- _TEXT SECTION_
□ □ □
These incremental steps will likely soon lead to routine water reuse, perhaps eventually extending to residential and agricultural applications. In combination with efforts to limit stormwater runoff by reducing impervious surfaces and installing constructed wetlands, these practices may amount to more than just a drop in the bucket toward maintaining our water resources and protecting critical habitat.

Arizona’s Groundwater Management Act of 1980

Back in the 1970s, a number of people in Arizona became very concerned about water. It wasn’t just that the growth patterns at the time were draining the ancient aquifers under the desert. The population projections foretold even more water use, with no additional supply in sight, unless usage was tightened. Facing up to this dead-end scenario prompted passage of the Groundwater Management Act of 1980, heralded as a state-of-the-art approach in identifying water supplies and requiring conservation that would head off groundwater overdraft and ensure a “safe yield” through 2025 — in other words, to make sure the place didn’t run dry.

Although New Englanders might question the wisdom of so much expansive growth in the middle of a desert in the first place, Arizona’s experience tackling water-resources management holds some valuable lessons for this, and indeed any, region. Recent critiques suggest that it’s necessary to be continually vigilant through the boom and bust of economic cycles. Being prudent with water requires not only regulatory action, but also a cultural transformation by both consumers and developers, who now have many more tools to make conservation part of their building plans.

Water and human settlement go hand-in-hand everywhere in the world, but especially so in Arizona. Snowpack from the state’s mountains feeds into four rivers, but that water quickly evaporates in the desert, which only gets 8 to 14 inches of rainfall a year (New England receives 35–55 inches of precipitation). Early settlement relied on pumping water out of the underground aquifers, and irrigation canals and projects like the Roosevelt Dam, 80 miles east of Phoenix. The state also engaged in an ongoing brawl with California over rights to water from the Colorado River. Through the 1960s and ’70s, sprawling development patterns required more water from aquifers than could possibly be restored, and more from dams and rivers. Following the $4 billion Central Arizona Project Canal, which delivered water from the Colorado, state leaders, led by then-governor Bruce Babbitt, began to focus on the demand side — namely, the 1980 legislation restricting the amount of groundwater that could be used. The statute led to the creation of the Arizona Department of Water Resources, charged with monitoring “withdrawals” and conservation targets for agricultural, municipal, and industrial users, and enforcing the mandate that new subdivisions have future renewable supplies of water.

What followed next is a cautionary tale for New England policymakers. The quest for loopholes was almost immediate. Farmers, for example, could take land out of production and bank or trade their water rights. Some complained that the baseline for water use was too low, and restrictions phased in too slowly. It was not clear how violations would be penalized, which undermined the authority and intention of the regulations. Municipalities received funding for conservation programs regardless of how much water they actually saved. A requirement that new development show a 100-year water supply was significantly altered due to pressure from real-estate interests and the development community. “The conservation goals of the law have been systematically weakened by legislative amendments, consumer resistance, and timorous regulators,” writes Arizona State University professor Paul Hirt in the July 2008 issue of Environmental History. A sustainable future water supply, he says, is “a mirage.”
□ □ □
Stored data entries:

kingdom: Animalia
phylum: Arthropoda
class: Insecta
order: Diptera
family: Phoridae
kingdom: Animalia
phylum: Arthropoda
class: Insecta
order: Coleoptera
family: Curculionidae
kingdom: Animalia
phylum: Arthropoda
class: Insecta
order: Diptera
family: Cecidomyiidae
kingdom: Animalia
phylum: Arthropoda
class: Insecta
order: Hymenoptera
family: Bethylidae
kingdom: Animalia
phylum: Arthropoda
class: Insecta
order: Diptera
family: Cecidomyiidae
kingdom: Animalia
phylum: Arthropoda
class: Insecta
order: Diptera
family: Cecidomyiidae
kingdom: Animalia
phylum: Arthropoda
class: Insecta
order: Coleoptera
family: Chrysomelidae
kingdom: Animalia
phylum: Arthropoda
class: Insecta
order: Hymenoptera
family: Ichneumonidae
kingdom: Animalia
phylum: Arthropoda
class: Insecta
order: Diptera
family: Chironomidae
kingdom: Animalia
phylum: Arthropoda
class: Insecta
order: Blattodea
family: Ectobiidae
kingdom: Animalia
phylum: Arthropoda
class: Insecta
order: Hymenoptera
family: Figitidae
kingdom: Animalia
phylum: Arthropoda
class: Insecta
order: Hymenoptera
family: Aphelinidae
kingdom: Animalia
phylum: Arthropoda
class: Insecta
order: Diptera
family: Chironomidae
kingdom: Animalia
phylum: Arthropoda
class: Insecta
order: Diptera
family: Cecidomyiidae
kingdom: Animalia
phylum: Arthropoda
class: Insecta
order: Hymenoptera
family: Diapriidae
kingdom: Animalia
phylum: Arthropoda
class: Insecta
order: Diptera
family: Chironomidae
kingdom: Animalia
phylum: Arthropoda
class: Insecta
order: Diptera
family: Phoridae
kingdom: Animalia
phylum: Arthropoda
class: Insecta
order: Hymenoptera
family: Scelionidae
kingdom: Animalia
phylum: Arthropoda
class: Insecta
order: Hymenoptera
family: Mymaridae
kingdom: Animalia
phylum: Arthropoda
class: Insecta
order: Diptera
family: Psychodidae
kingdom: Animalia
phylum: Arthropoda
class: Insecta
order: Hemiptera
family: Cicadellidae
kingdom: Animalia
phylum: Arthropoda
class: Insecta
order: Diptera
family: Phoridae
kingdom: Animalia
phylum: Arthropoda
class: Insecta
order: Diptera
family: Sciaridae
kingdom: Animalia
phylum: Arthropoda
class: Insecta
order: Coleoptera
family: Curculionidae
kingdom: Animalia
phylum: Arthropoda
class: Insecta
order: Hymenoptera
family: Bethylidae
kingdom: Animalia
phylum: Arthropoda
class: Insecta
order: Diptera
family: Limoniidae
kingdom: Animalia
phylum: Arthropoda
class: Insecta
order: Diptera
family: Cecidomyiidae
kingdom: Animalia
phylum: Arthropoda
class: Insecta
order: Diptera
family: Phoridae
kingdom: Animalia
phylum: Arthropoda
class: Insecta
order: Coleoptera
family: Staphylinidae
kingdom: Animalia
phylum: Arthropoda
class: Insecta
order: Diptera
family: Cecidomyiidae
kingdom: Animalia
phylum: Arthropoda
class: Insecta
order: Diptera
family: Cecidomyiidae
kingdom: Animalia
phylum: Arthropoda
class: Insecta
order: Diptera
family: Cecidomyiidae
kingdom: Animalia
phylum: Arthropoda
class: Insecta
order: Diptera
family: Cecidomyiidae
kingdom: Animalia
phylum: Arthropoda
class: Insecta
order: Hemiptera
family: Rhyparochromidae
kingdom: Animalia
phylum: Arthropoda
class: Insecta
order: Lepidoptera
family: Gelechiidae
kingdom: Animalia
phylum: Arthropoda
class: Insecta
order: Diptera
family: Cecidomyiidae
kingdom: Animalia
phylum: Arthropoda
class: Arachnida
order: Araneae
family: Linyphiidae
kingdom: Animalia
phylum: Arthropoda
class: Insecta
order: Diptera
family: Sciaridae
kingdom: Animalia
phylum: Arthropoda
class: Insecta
□ □ □
- _EXERCISE 1_
Answer these questions from the text on Arizona's groundwater management:
(a) How many inches of rainfall does the desert get a year?
(b) Who led state leaders in turning to the demand side?
(c) In which publication and issue does Paul Hirt write about the law?
- _EXERCISE 2_
List the types of users whose withdrawals and conservation targets the Arizona Department of Water Resources monitors, according to the text on Arizona's groundwater management.

- _TASK RESULT 1_
(a) 8 to 14 inches
(b) Then-governor Bruce Babbitt
(c) The July 2008 issue of Environmental History

- _TASK RESULT 2_
Agricultural
Municipal
Industrial